Avians and Humans, in Antiquity and Today
A review by Alison L. Beringer
Birds in the Ancient World: Winged Words, by Jeremy Mynott
Oxford University Press, 2018
426 pages—hardcover
At the risk of revealing that I am a slow reader—and an even slower writer—I admit that I began reading Jeremy Mynott’s Birds in the Ancient World while I was in central Nebraska, where I had met up with my family to view the springtime crane migration. This circumstance is not superfluous: It ties in well with both the overarching theme of Mynott’s work and an important detail.
The book is about the history of the interaction between humans and birds; its author sees his role as that of “a cultural and ornithological guide” to the Greek and Roman past. The result is a thoroughly well-researched and richly evocative book exploring ancient and modern conceptions of the natural world. Thus, this is not so much a book about birds as it is a book about human representations of birds—physical, imaginative, literary, and pictorial. Mynott draws extensively on primary sources (all translated), inviting the reader to recognize the familiar, to pursue the obscure, and above all to consider why either matters. One thing becomes astoundingly clear: the powerful effect that birds have and continue to have on humans. Though we no longer study the entrails of birds to make our next political decisions, anyone who has witnessed a crane migration—be it the Sandhill Cranes of North America or the Common Cranes of Europe—can attest to the sense of awe and respect those birds call forth in us.
The detail that resonates with my visit to Kearney is at the very beginning of Mynott’s first chapter, where he notes the first reference to birds in all of European literature: Homer’s comparison of the flocking and flying, the calling and crying of cranes, geese, and swans to the arrival of the Greek army preparing to attack Troy. Having heard the cranes earlier that day—and having recently taught the Iliad—I found the selection of Mynott’s book as my holiday reading serendipitous.
I was not in any way disappointed with the choice.

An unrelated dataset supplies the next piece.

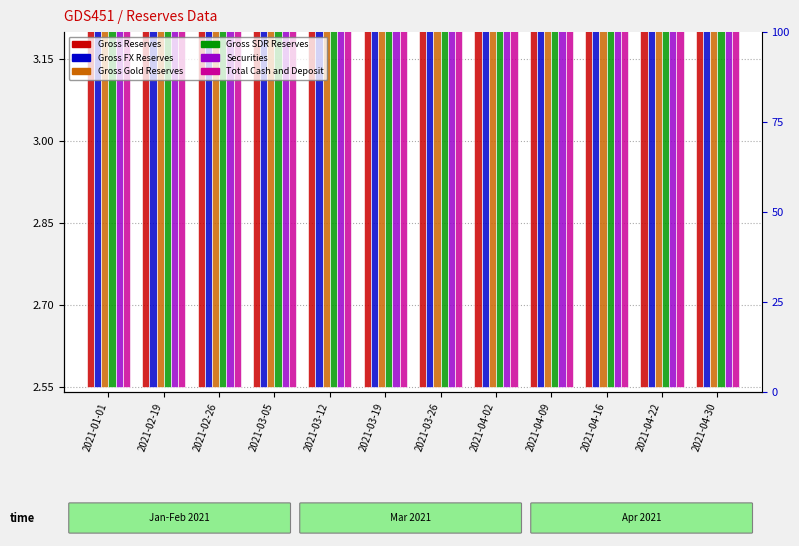

What is the minimum value for Gross FX Reserves?

2.8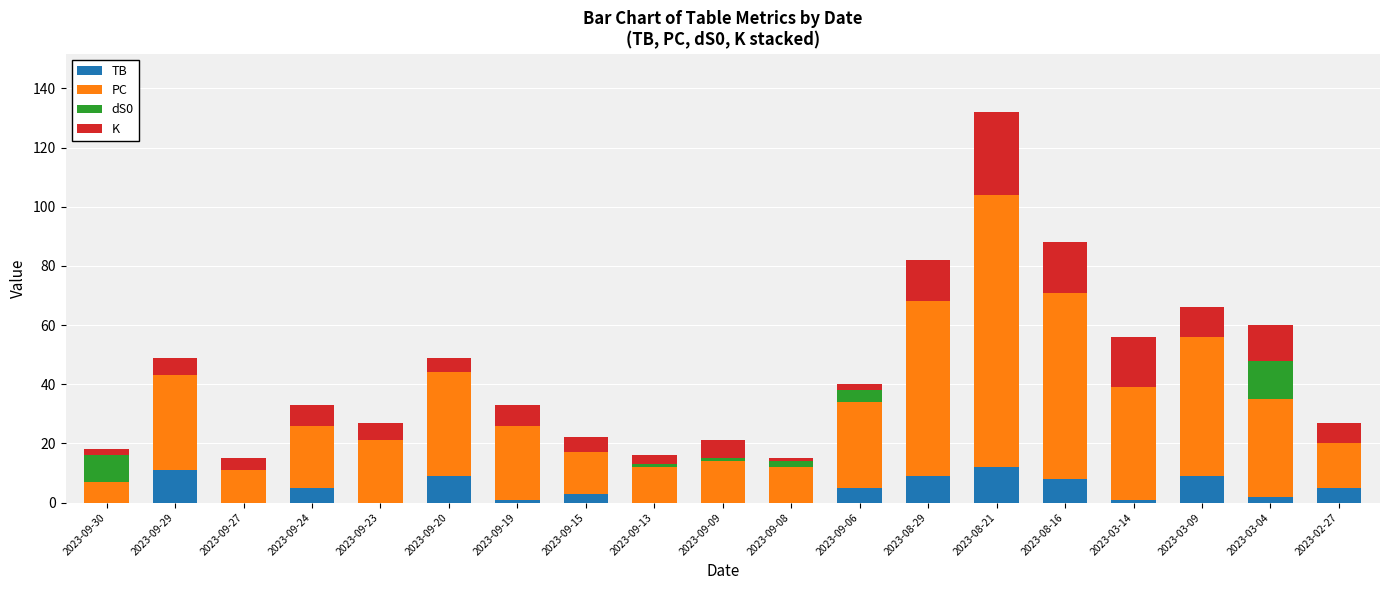

Are the bars grouped side by side (vs. stacked)?

No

Divided into six thematic parts, each with a brief introduction followed by three or four chapters, Birds in the Ancient World covers roughly the thousand years from 700 BCE to 300 CE, drawing largely on textual sources but also including visual material. The six parts investigate the different roles that birds play in human culture. For example, the section titled “Birds in the Natural World,” as one might expect, includes analyses of classical sources that record birds as marking seasonal changes, but also contains a chapter about the auditory aspect of birds and how humans respond to it.